Chiapas
par Libeyre
Dans la forêt, au bord du marécage
le singe hurleur annonce le matin.
La brume paresseuse allonge ses écharpes
dans la clarté grise d’un ciel mal éveillé.
L’orchidée éploie ses couleurs nouvelles-nées,
tressaille sous les gouttes qui tombent encore du feuillage
agité par l’éveil multicolore du guacamayo.
Un lourd parfum monte de l’humus et descend de la canopée.
Sur le sentier discret quatre hommes vrais dans leurs robes blanches
font glisser leurs pieds nus entre les branches mortes hantées de serpents.
Ils portent le copal et les encensoirs de terre
pour aller honorer les dieux anciens de Yaxchilán.
Dans la brume de leurs rêves entre les lianes bruissantes
le soleil Kin dialogue avec le maître de la pluie
et les syllabes du passé résonnent encore dans la demi-lumière
tandis qu’on devine déjà les pierres sacrées des temples
prisonnières des bras noueux de la forêt.
Sur le fleuve Usumacinta
glisse la pirogue creusée dans un tronc d’acajou.
Vers la boue des rives émergent des bois flottants
ou peut-être sont-ce des caïmans.
Les hommes vrais rament en silence.
Au milieu se tient l’homme blanc, l’explorateur peut-être
ou l’ethnologue.
Dans le rêve des eaux grises flotte un esquif espagnol.
Dans le songe boueux des rives étincelle soudain
l’éclat noir d’une cuirasse,
le tranchant luisant d’une épée,
l’explosion silencieuse et bise d’une canonnade oubliée du temps.
Les conquérants barbus tombent pourtant
sous les flèches mayas, sous les haches de pierre
mais se relèvent et se pressent encore sur le rivage
comme des fantômes immortels.
Dans la milpa tzeltal poussent le maïs,
le haricot, la courge et le piment.
Dans la milpa tzotzil poussent la courge,
le maïs, le haricot et le tabac.
Le paysan a laissé le bâton plantoir,
il connaît la charrue du blanc, et la machette.
Ici, le patron féodal a volé la terre commune
mais là résiste la communauté, la terre partagée.
Les hommes du seigneur abattent l’indien trop résistant
mais d’autres se lèvent et devant eux
marche l’ombre de Zapata, Emiliano,
et son grand cri métis de Terre, Pain et Liberté.
Sur la ville de San Cristóbal
flotte le souvenir d’un évêque qui se repent
et qui lutte avec l’encre de sa plume,
avec le tonnerre de sa voix,
pour libérer l’indien du joug féodal.
Le fantôme de Las Casas flotte sur la ville
dans sa longue soutane blanche
d’où jaillit un visage rayonnant de colère fraternelle.
Là-bas, dans le nord, les puissants
de Mexico, Toronto, Washington,
échangent pour des flots d’argent
la sueur et le sang des hommes.
ALENA ! ALENA ! La terre ira aux plus offrants !
Mais les communautés indiennes
se préparent à verser le sang.
Du nord sont venus aussi
les jeunes révoltés survivants du massacre,
de la grande tuerie des étudiants
en octobre 68 sur la place de Tlatelolco.
Depuis dix ans ils respirent
l’air obstiné du peuple paysan,
méfiant d’abord et puis confiant.
On devine parfois dans le brouillard de l’aube
l’ombre d’un cavalier bardé de cartouchière,
un Don Quichotte revenant dont le heaume
est un passe-montagne.
On l’appelle sous-commandant car ici
c’est le peuple qui commande,
le peuple qui organise la lutte et les écoles,
qui répartit la terre et les armes,
les outils et les médicaments.
Aujourd’hui les puissants veulent donner les terres
aux plus offrants.

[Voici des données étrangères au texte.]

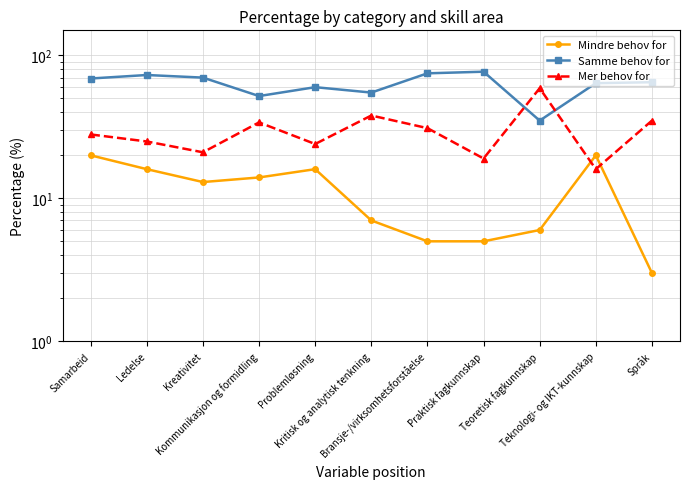

True or false: Mindre behov for and Samme behov for intersect in this chart.

False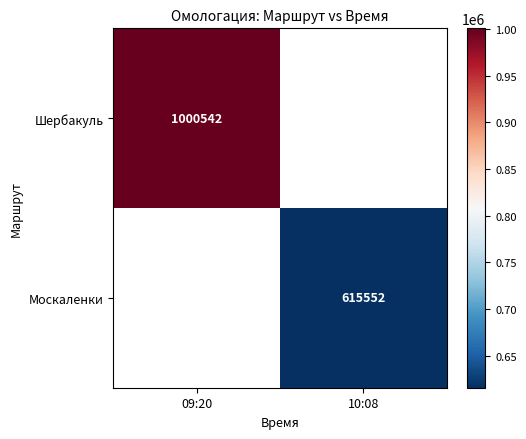

The Москаленки series shows 351549 at 10:08. True or false?

False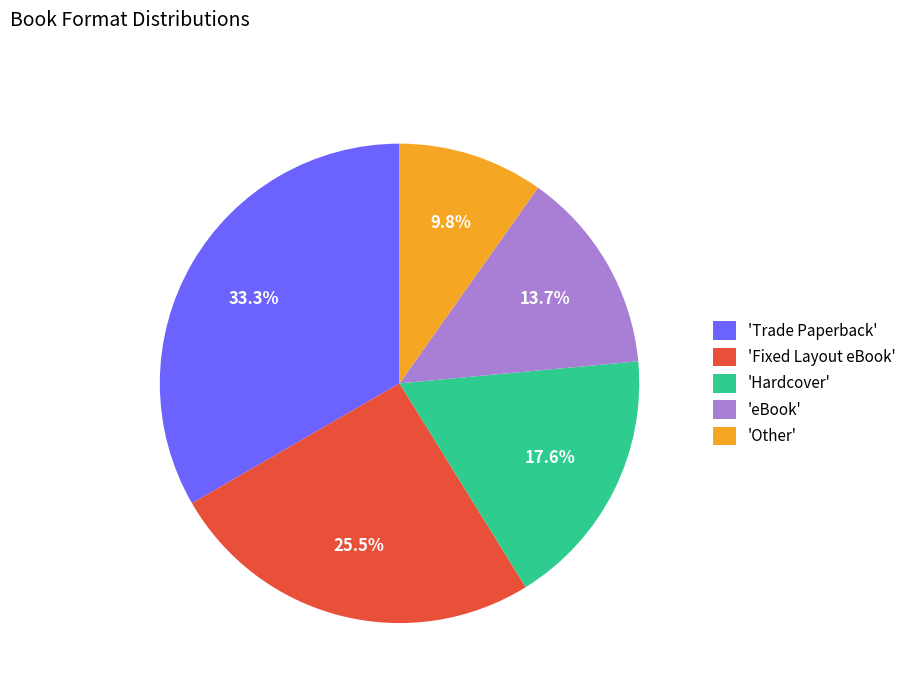

What is the smallest slice in the pie chart?

'Other'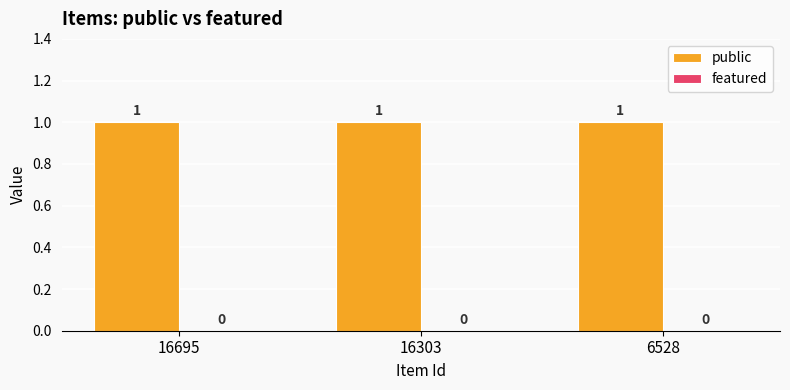

What are all the series names shown in the legend?

public, featured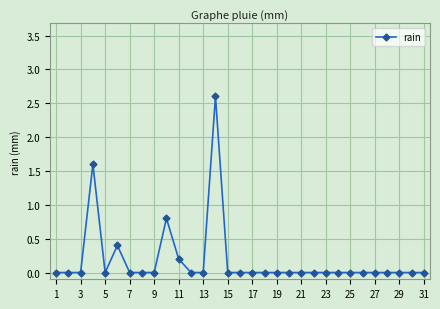

Reading left to right, what are all the values shown in this chart?

0.0	0.0	0.0	1.6	0.0	0.4	0.0	0.0	0.0	0.8	0.2	0.0	0.0	2.6	0.0	0.0	0.0	0.0	0.0	0.0	0.0	0.0	0.0	0.0	0.0	0.0	0.0	0.0	0.0	0.0	0.0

ALENA ! ALENA !
mais Marcos et les autres sous-commandants
mènent l’attaque contre le Palais Municipal
et contre le Palais d’Injustice
de San Cristóbal de las Casas.
Ils brisent les meubles et brûlent les dossiers.
Mais bientôt l’armée du nord les traque
et les combattants se fondent dans la forêt lacandone.
Ils reviendront, comme fait la pluie, obstinément,
négocieront la paix avec les gouvernants,
organiseront leurs communes libres et pacifiques
où les paysans seront maîtres de la terre et du temps.
Longtemps flottera au-dessus des milpas,
dans l’air parfumé par les dahlias et les orchidées,
le fantôme d’un homme sur un cheval clair.
Son visage dissimulé est le visage de tous
et les volutes de sa pipe montent dans l’air humide et chaud
comme des pensées, des projets et des rêves.
Un poème (assez long, courage!) qui parle des mayas du Chiapas, des zapatistes et du sous-commandant Marcos.